Die Heidelberger haben allerdings nicht die Absicht, ihre Laser auf dem Gebiet der künstlichen Befruchtung einzusetzen oder gar menschliches Erbmaterial zu manipulieren. Stattdessen verweist Greulich auf andere Einsatzmöglichkeiten für seine Werkzeuge. Monoklonale Antikörper etwa, jene hochspezifischen Abwehrmoleküle des Immunsystems, müssen derzeit noch mit der unfreiwilligen Hilfe von Mäusen hergestellt werden. Dazu werden kurzlebige, antikörperproduzierende B·Zellen aus der Maus im Reagenzglas „blind“ mit unsterblichen Tumorzellen verschmolzen. In einem aufwendigen Suchverfahren müssen dann jene äußerst seltenen Hybride gefunden werden, die den Anforderungen der Wissenschaftler entsprechen: Unsterblich und somit beliebig vermehrbar sollen sie sein und Antikörper produzieren, die möglichst nur ein Ziel erkennen – in der Praxis sind das häufig die Tumoren menschlicher Krebspatienten.

Mit Hybridzellen menschlichen Ursprungs erhofft man sich eine bessere Erfolgsquote, doch können Patienten – anders als Mäuse – nicht mit Tumorzellen vorgeimpft werden, um die B-Zellen auf ihr Ziel zu programmieren.
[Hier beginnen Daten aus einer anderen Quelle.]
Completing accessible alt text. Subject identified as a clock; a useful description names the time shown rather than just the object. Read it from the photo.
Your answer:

Darum sind B-Zellen mit der gewünschten Spezifität im menschlichen Blut nur sehr schwer zu finden, Die Lasertechnik bietet jetzt die Möglichkeit, die wenigen aussichtsreichen Kandidaten gezielt mit Tumorzellen zu verschmelzen.

Als „Schweißbrenner“ dient ein Laser, der kurzfristig auf die Stelle gerichtet wird, an der sich die beiden Zelltypen berühren. Die so entstandene Hybridzelle kann unter dem Mikroskop mit der optischen Pinzette herausgegriffen werden, eine zeitraubende Suche ist im Gegensatz zur „blinden“ Fusion nicht mehr nötig. Ein Nadelöhr müssen die Heidelberger Wissenschaftler allerdings noch durchqueren, bevor ihre Methode zur Routinetechnik wird: Die Hybridzellen weigern sich derzeit hartnäckig, die begehrten Antikörper zu produzieren.
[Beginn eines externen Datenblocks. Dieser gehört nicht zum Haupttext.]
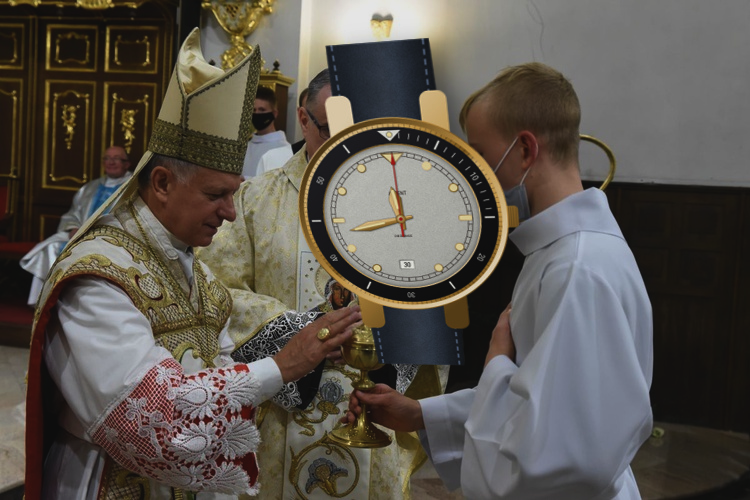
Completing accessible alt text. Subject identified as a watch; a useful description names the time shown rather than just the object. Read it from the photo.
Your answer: 11:43:00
(erschienen in der WELT am 11. August 1990. Letzte Aktualisierung am 18. März 2017)

Was ist daraus geworden? Ich erinnere mich noch an ein Seminar, das ich während des Diplomstudiums über das Thema „Laserpinzetten in der Biologie“ gehalten habe. Der Professor hielt diese Versuche für nutzlose Spielereien und meinen Vortrag für ziemlich überflüssig. In der Redaktion wurde es dagegen dankbar angenommen und im Rückblick bin ich stolz, dieses zukunftsträchtige Thema schon früh aufgegriffen zu haben. Über die Lasermanipulation von Zellen und Geweben gibt es inzwischen zahlreiche Lehrbücher, und eine Literatursuche zu „Optical Tweezers“ lieferte mir in der Datenbank PubMed 2750 Einträge.